Fig 3. Graphical representation of the transformer process.

Using Wikipedia to Train Predictive Language Models

So far, we have seen how a sentence can be converted into something a computer can read, but what about understanding it? One might assume that a machine would need an extensive set of grammatical and formal rules to comprehend a sentence. However, this would require a large number of people manually labeling the data, indicating which word is the subject, which is the action, and so on.

The actual solution turned out to be much simpler. The key task for which language models are trained is autocompletion. Consider a sentence such as “Transforming waste management with AI.” Now remove one of the words. Could you guess which one is missing without reading it? This is the fundamental idea behind training these systems.

By repeating this process millions of times using massive amounts of text freely available on the Internet such as Wikipedia, books, articles, or conversations, highly complex and accurate models can be trained. Similarly, if the model learns to predict the last word of a sentence each time, it can generate entire phrases in response to a user’s prompt.For instance, Figure 4 shows a prediction example for the sentence “Cybersecurity for SMEs: Risks and How to Avoid ___.” The model correctly identifies “Them” as the most likely missing word among the available options.

Fig 4. Result of a transformer prediction.

The Present and Future of Human–AI Coexistence: The Cognitive Copilot Era

Generative text-based AI has moved beyond the laboratory to become a tool accessible to everyone. The deepest impact of this technology does not lie in its ability to replace human tasks, but rather in its capacity to augment our abilities. We are entering the era of the cognitive copilot.

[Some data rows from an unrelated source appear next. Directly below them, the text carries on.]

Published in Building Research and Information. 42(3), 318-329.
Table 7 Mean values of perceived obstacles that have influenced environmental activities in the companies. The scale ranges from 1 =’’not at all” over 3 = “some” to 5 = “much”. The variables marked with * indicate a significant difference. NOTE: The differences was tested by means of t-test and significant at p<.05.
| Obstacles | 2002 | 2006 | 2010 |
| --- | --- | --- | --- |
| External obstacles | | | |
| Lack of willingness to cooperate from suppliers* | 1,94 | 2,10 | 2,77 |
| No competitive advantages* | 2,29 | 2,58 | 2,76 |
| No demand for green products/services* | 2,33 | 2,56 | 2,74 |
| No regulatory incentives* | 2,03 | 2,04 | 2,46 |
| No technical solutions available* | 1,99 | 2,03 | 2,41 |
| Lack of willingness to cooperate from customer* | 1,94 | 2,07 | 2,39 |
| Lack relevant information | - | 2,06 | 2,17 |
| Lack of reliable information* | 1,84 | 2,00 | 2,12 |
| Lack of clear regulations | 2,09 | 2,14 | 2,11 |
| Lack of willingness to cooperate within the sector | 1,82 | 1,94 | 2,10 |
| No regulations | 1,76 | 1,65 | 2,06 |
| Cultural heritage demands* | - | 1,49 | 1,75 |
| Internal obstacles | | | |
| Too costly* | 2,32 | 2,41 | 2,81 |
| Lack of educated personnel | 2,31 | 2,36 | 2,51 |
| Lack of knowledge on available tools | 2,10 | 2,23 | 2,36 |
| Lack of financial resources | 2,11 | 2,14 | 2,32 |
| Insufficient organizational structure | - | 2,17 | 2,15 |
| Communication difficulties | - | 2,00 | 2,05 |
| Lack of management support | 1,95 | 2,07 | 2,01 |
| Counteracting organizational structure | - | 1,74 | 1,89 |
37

For a programmer, it is an assistant that helps debug code. For a scientist, an expert that summarizes complex research. For an artist, a source of inspiration that helps overcome creative blocks. This democratization of capability is the true revolution: the power of a data center placed at the service of an individual’s curiosity, amplifying the workshop of ideas within each of our minds.

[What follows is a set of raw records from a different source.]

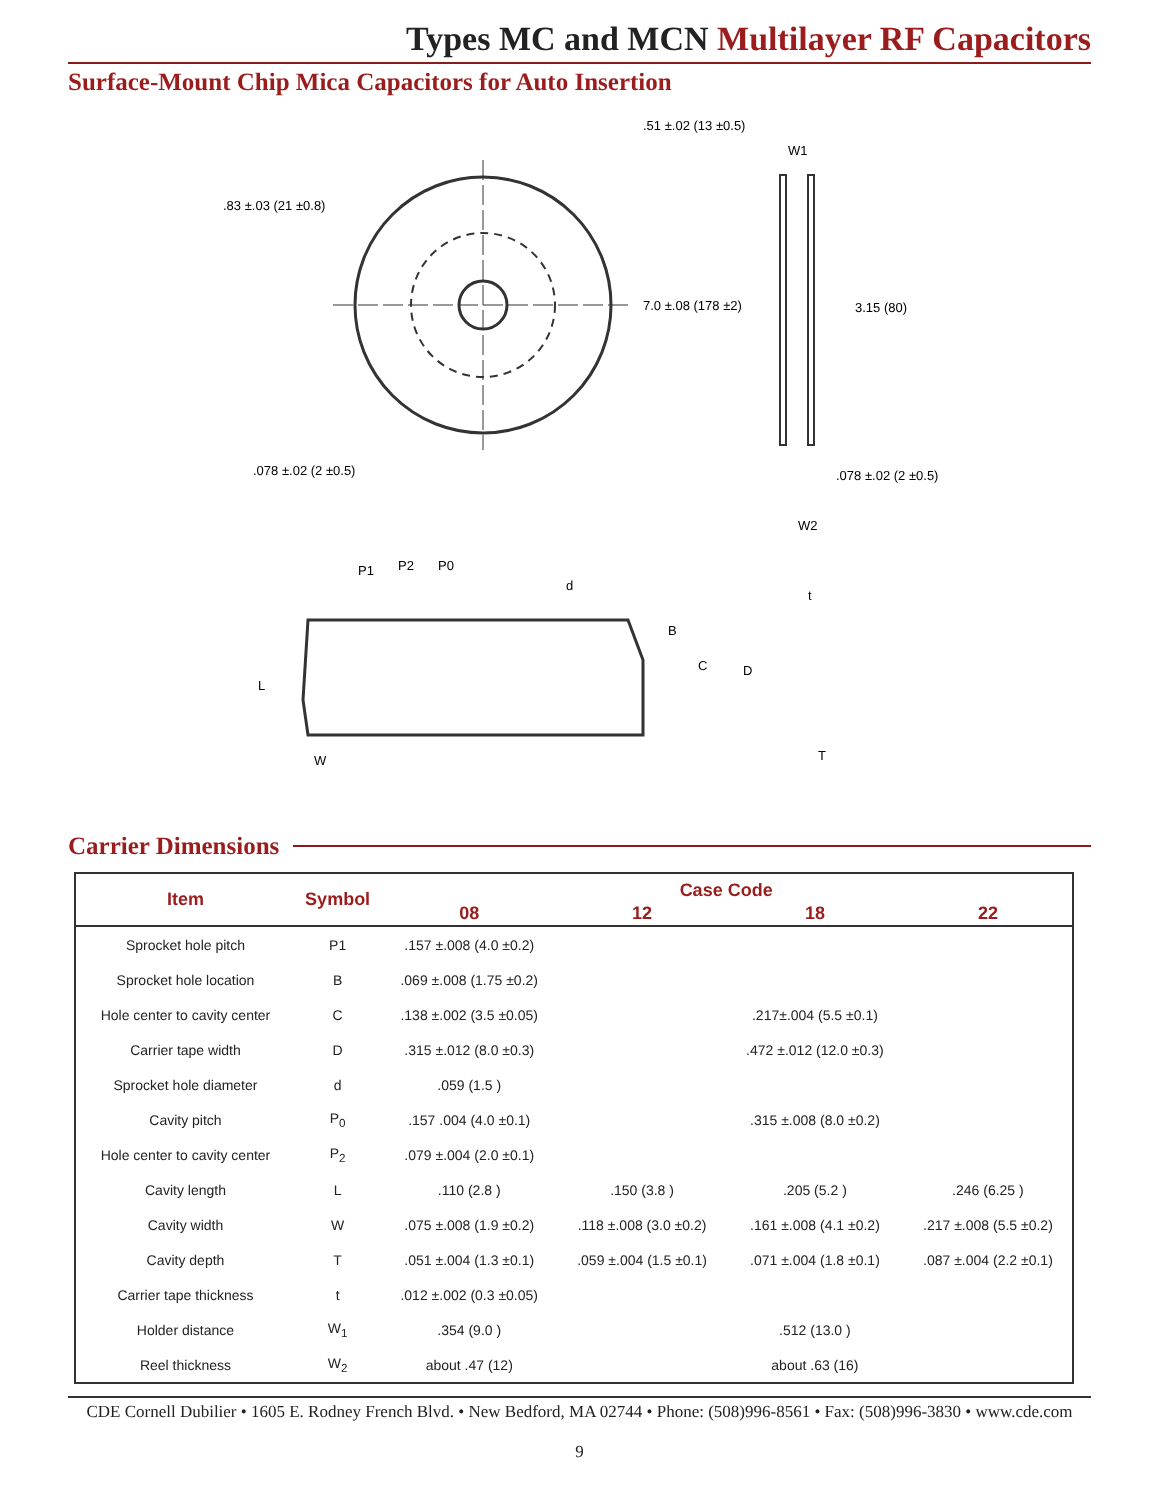Types MC and MCN Multilayer RF Capacitors
Surface-Mount Chip Mica Capacitors for Auto Insertion
7.0 ±.08 (178 ±2)
.83 ±.03 (21 ±0.8)
.51 ±.02 (13 ±0.5)
W1
3.15 (80)
.078 ±.02 (2 ±0.5)
.078 ±.02 (2 ±0.5)
W2
P1
P2
P0
d
B
C
D
L
W
t
T
Carrier Dimensions
| Item | Symbol | Case Code | | | |
| --- | --- | --- | --- | --- | --- |
| | | 08 | 12 | 18 | 22 |
| Sprocket hole pitch | P1 | .157 ±.008 (4.0 ±0.2) | | | |
| Sprocket hole location | B | .069 ±.008 (1.75 ±0.2) | | | |
| Hole center to cavity center | C | .138 ±.002 (3.5 ±0.05) | | .217±.004 (5.5 ±0.1) | |
| Carrier tape width | D | .315 ±.012 (8.0 ±0.3) | | .472 ±.012 (12.0 ±0.3) | |
| Sprocket hole diameter | d | .059 (1.5 ) | | | |
| Cavity pitch | P<sub>0</sub> | .157 .004 (4.0 ±0.1) | | .315 ±.008 (8.0 ±0.2) | |
| Hole center to cavity center | P<sub>2</sub> | .079 ±.004 (2.0 ±0.1) | | | |
| Cavity length | L | .110 (2.8 ) | .150 (3.8 ) | .205 (5.2 ) | .246 (6.25 ) |
| Cavity width | W | .075 ±.008 (1.9 ±0.2) | .118 ±.008 (3.0 ±0.2) | .161 ±.008 (4.1 ±0.2) | .217 ±.008 (5.5 ±0.2) |
| Cavity depth | T | .051 ±.004 (1.3 ±0.1) | .059 ±.004 (1.5 ±0.1) | .071 ±.004 (1.8 ±0.1) | .087 ±.004 (2.2 ±0.1) |
| Carrier tape thickness | t | .012 ±.002 (0.3 ±0.05) | | | |
| Holder distance | W<sub>1</sub> | .354 (9.0 ) | | .512 (13.0 ) | |
| Reel thickness | W<sub>2</sub> | about .47 (12) | | about .63 (16) | |
CDE Cornell Dubilier • 1605 E. Rodney French Blvd. • New Bedford, MA 02744 • Phone: (508)996-8561 • Fax: (508)996-3830 • www.cde.com
9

However, this powerful copilot is not free from turbulence. We must remain aware of its limitations in order to navigate safely. The first is bias: these models learn from the digital reflection of humanity stored on the Internet, and that reflection includes our prejudices. An LLM can therefore perpetuate stereotypes if it is not properly guided and corrected. The second is veracity: a model does not know whether something is true; it only knows whether it is statistically probable. This can lead to the generation of “hallucinations”, answers that sound convincing but are in fact false.

This reality compels us to redefine our own skills. The future does not belong to those who memorize facts, but to those who can ask the right questions, apply critical judgment to AI-generated answers, and learn to collaborate creatively with these systems.

Perhaps the best way to illustrate this new symbiosis is through an act of transparency: in fact, most of the section you’ve just read was written by an LLM.

Referencias

  1. Vaswani, A., Shazeer, N., Parmar, N., et al. (2017). Attention Is All You Need.
  2. Mikolov, T., Chen, K., Corrado, G., & Dean, J. (2013). Efficient Estimation of Word Representations in Vector Space.
  3. Radford, A., Narasimhan, K., Salimans, T., & Sutskever, I. (2018). Improving Language Understanding by Generative Pre-Training.
  4. Hochreiter, S., & Schmidhuber, J. (1997). Long Short-Term Memory.
  5. Alammar, J. (2018). The Illustrated Transformer.
  6. Christopher Olah. “Understanding LSTM Networks”.
  7. Karpathy, A. (2015). The Unreasonable Effectiveness of Recurrent Neural Networks.